Everything from this point on is a blur. I was wheeled to the maternity ward, where there is a sort of "holding area" for people who aren't pushing out babies at the moment, and then there are rooms where you go to actually deliver, if you're lucky. (Apparently, that same day, another woman had her baby in a chair in a downstairs waiting room because she'd waited too long to come in.)
I remember screaming, and someone telling me to please stop screaming, and me wanting to tell her that I would scream if I wanted to and literally no one was going to stop me.
I asked for an epidural and someone asked "do you feel like pushing?" and I lied and said "I don't know" because if I had said "YES, OBVIOUSLY" then I would not have gotten those sweet, sweet drugs. (Also please note that I am terrible at lying, so the extremely non-committal "I don't know" was the best I could manage.) I have no idea how I held still long enough to get the epidural, but I did. That is the power of experience, my friends.
By 2:15 am, there was Sammy. The doctor only made it in time, he said, because all of the lights had been green.
With Ben, I got my epidural and didn't have the baby until nearly ten hours later. With Sam, I got the epidural and had the baby within approximately 20 minutes. The drugs hadn't even fully kicked in yet. I remember telling the doctor, "I can feel that," while I got my stitches after Sam had already been born and was laying on my chest. However, thanks to the wave of post-baby happiness hormones, I remember thinking it was sort of funny.
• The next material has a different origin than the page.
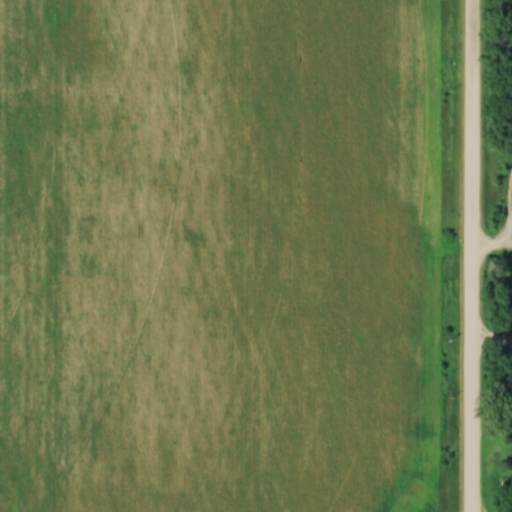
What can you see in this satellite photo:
road: (492, 254)
road: (473, 255)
In case you're unfamiliar - after a baby is born, a whole flurry of activity takes place. If you're lucky and things go as planned and you're in a "baby friendly" hospital, they put the baby on your chest and it feels, suddenly, like your heart is the very still and focused center of a hurricane. All around you, people are checking your vitals, cleaning things up, putting the bed back together, putting your body back together, bringing things in, and taking things out. But it all happens in a blur at the corner of your vision. There are sounds, but you can't hear them. There is this tiny, helpless, perfect little person who you can't stop looking at, touching, kissing, and wondering over.
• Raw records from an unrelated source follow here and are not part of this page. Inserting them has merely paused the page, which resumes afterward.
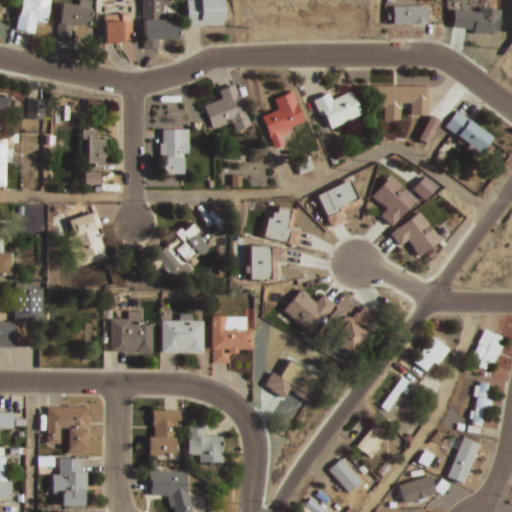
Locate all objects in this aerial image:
building: (202, 13)
building: (30, 15)
building: (30, 16)
building: (408, 17)
building: (410, 17)
building: (70, 18)
building: (473, 22)
building: (70, 23)
building: (154, 27)
building: (116, 29)
building: (159, 33)
building: (117, 35)
road: (260, 56)
building: (397, 101)
building: (399, 103)
building: (335, 110)
building: (32, 111)
building: (224, 111)
building: (225, 111)
building: (336, 111)
building: (1, 113)
building: (2, 115)
building: (281, 119)
building: (282, 121)
building: (427, 131)
building: (466, 133)
building: (468, 138)
building: (173, 144)
building: (91, 152)
building: (171, 153)
building: (90, 154)
road: (132, 154)
building: (2, 163)
building: (4, 164)
building: (171, 169)
road: (261, 193)
building: (333, 205)
building: (279, 228)
building: (85, 238)
building: (86, 239)
road: (471, 242)
building: (176, 247)
building: (176, 252)
building: (4, 261)
building: (262, 264)
building: (4, 266)
road: (395, 278)
building: (26, 301)
road: (471, 302)
building: (26, 305)
building: (306, 310)
building: (6, 332)
building: (348, 332)
building: (181, 333)
building: (130, 334)
building: (349, 335)
building: (6, 336)
building: (229, 336)
building: (129, 337)
building: (180, 338)
building: (226, 341)
building: (488, 349)
building: (485, 350)
building: (431, 352)
building: (429, 356)
building: (290, 383)
road: (118, 385)
building: (394, 392)
building: (393, 395)
road: (348, 403)
building: (478, 405)
building: (478, 408)
building: (5, 419)
building: (5, 422)
building: (67, 426)
building: (66, 429)
building: (161, 430)
building: (160, 434)
building: (368, 435)
building: (368, 441)
building: (201, 447)
road: (27, 448)
road: (115, 448)
road: (251, 456)
building: (458, 456)
building: (461, 462)
road: (502, 463)
building: (343, 478)
building: (69, 480)
building: (343, 482)
building: (68, 484)
building: (3, 485)
building: (169, 488)
building: (168, 489)
building: (4, 491)
building: (414, 492)
building: (413, 493)
building: (313, 506)
building: (310, 508)
building: (60, 511)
At some point, the hurricane of people just disappears. Tim sat next to me, somehow more exhausted than I was, and we just sat and looked at Sammy for an hour, maybe two hours, I have no idea, before the nurses finally came to take his measurements and help me to the recovery room. And then we slept, and that was it.
I had a normal day. I had a baby in the middle of the night, and the day after, I went home. My reward for this very little bit of effort is this fat, sweet, easy, happy baby. I've never gotten such a good deal in my life.